Taking Vitamin Supplements to Try to Help Prevent Skin Cancer

Can taking a vitamin supplement help to prevent skin cancers? That was a question I had several years ago. At that time, it seemed I was constantly needing areas biopsied during my six-month skin checks and if I was lucky enough to not need a biopsy, I inevitably had an area or three or four that needed to be treated with cryotherapy.

Skin check procedures are mentally exhausting

And honestly? Even though those procedures weren’t excessively grueling or taxing in the grand scheme of things, it was a lot. Mentally, I was exhausted knowing that at each visit, my dermatologist would point out areas that needed to be frozen or that she deemed questionable enough to warrant a biopsy and ultimately, surgery.

Then in 2020, I had my first Mohs surgery. I was first diagnosed with skin cancer in 1995 and have had numerous surgeries to remove cancerous areas over the years, but in late 2019 my doctor noticed a small area under my nose that hadn’t been there the previous appointment. She said we could either biopsy it or freeze it at this appointment and see how it looked at the next one. I opted for cryotherapy on the area. At my next six-month skin check, it was still there and it was time to have it biopsied.

The biopsy showed it was an infiltrating basal cell carcinoma, and my dermatologist (who usually does excisional surgeries in her office to remove my skin cancers) said she would not remove this one, as it was on my face. She said I needed Mohs surgery. Long story short, it was my first Mohs surgery, and I was terrified. It was the unknown, and I had seen some pretty scary photos of post-Mohs wounds on the internet.

Looking for ways to prevent recurrence

I had the surgery and I recovered (mostly), but I wanted to find out if there was anything else I could do to try to prevent more skin cancers from forming. I had been avoiding tanning beds for decades and was no longer laying out in the sun all day like I did when I was younger. I had a good collection of sunscreens, sun-protective clothing, and sun hats. But was there something more I could be doing?

Can niacinamide (B3) help prevent skin cancers? Maybe

I can’t tell you the exact date, but right around the time of the biopsy for this particular basal cell carcinoma, I had started taking niacinamide, which is a form of Vitamin B3. I had read several articles from dermatologists recommending the use of it to possibly help in reducing new skin cancers.
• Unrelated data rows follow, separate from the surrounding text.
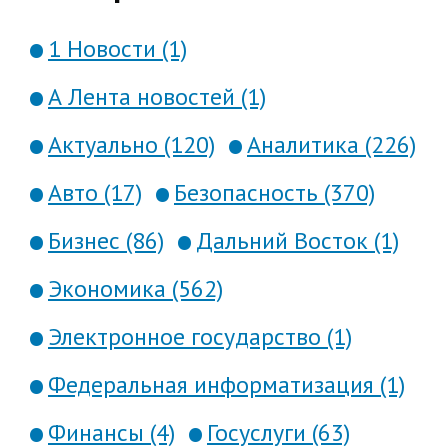
1 Новости (1)
А Лента новостей (1)
Актуально (120)
Аналитика (226)
Авто (17)
Безопасность (370)
Бизнес (86)
Дальний Восток (1)
Экономика (562)
Электронное государство (1)
Федеральная информатизация (1)
Финансы (4)
Госуслуги (63)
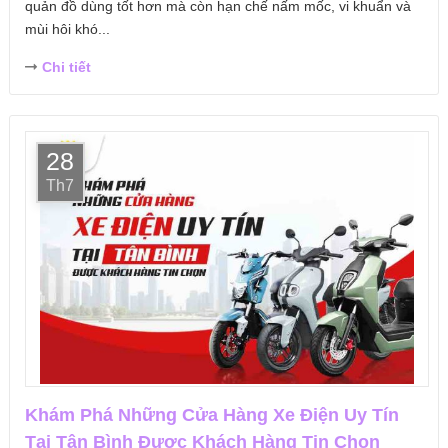
quản đồ dùng tốt hơn mà còn hạn chế nấm mốc, vi khuẩn và
mùi hôi khó...
Chi tiết
28
Th7
Khám Phá Những Cửa Hàng Xe Điện Uy Tín
Tại Tân Bình Được Khách Hàng Tin Chọn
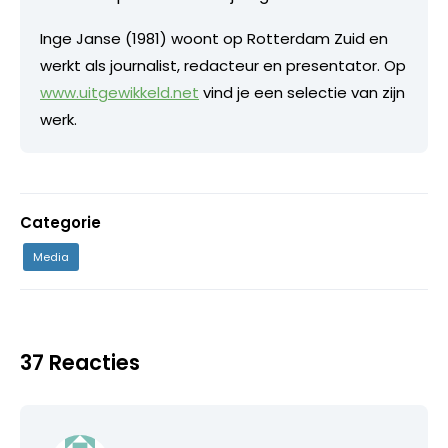
Inge Janse (1981) woont op Rotterdam Zuid en
werkt als journalist, redacteur en presentator. Op
www.uitgewikkeld.net
vind je een selectie van zijn
werk.
Categorie
Media
37 Reacties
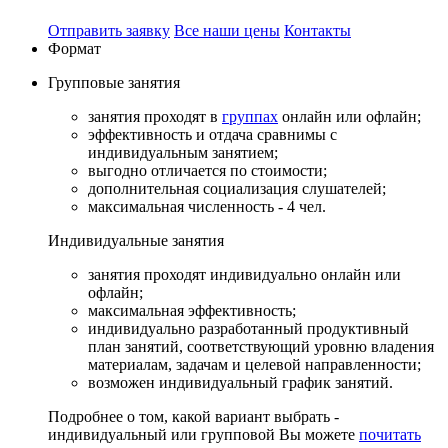
Отправить заявку
Все наши цены
Контакты
Формат
Групповые
занятия
занятия проходят в
группах
онлайн или офлайн;
эффективность и отдача сравнимы с
индивидуальным занятием;
выгодно отличается по стоимости;
дополнительная социализация слушателей;
максимальная численность - 4 чел.
Индивидуальные
занятия
занятия проходят индивидуально онлайн или
офлайн;
максимальная эффективность;
индивидуально разработанный продуктивный
план занятий, соответствующий уровню владения
материалам, задачам и целевой направленности;
возможен индивидуальный график занятий.
Подробнее о том, какой вариант выбрать -
индивидуальный или групповой Вы можете
почитать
And after almost twenty-five years of having skin cancer, and after having numerous surgeries to remove basal cell carcinomas and squamous cell carcinomas, I was very interested in finding something that might possibly help cut down on new cancerous areas.

Consulting with my dermatologist

I asked my dermatologist about it, and she said that it would not hurt to take it, and additionally, it is an anti-inflammatory, which could also be helpful to my skin.

I had read that in addition to being an anti-inflammatory, niacinamide is also an antioxidant and can help with signs of aging. And as we know, sun exposure can cause wrinkles and leathery skin and make our skin look older. The biggest positive, however, for me in my decision to start taking niacinamide was in this sentence in an article I found on the National Library of Medicine: “As nicotinamide reduces the incidence of actinic keratoses and nonmelanoma skin cancers in high-risk individuals and enhances repair of DNA damage in melanocytes, it is a promising agent for the chemoprevention of melanoma in high-risk populations.”1

Vitamin, along with other care, might be helping me

I have now been taking niacinamide since 2020. And whether due to the Niacinamide or due to my taking better care of my skin throughout my adult years, I have definitely had a decrease in the frequency of new skin cancers that require surgery. I cannot say for certain the reason for this, but I’ll take all the help I can get in my battle with skin cancer!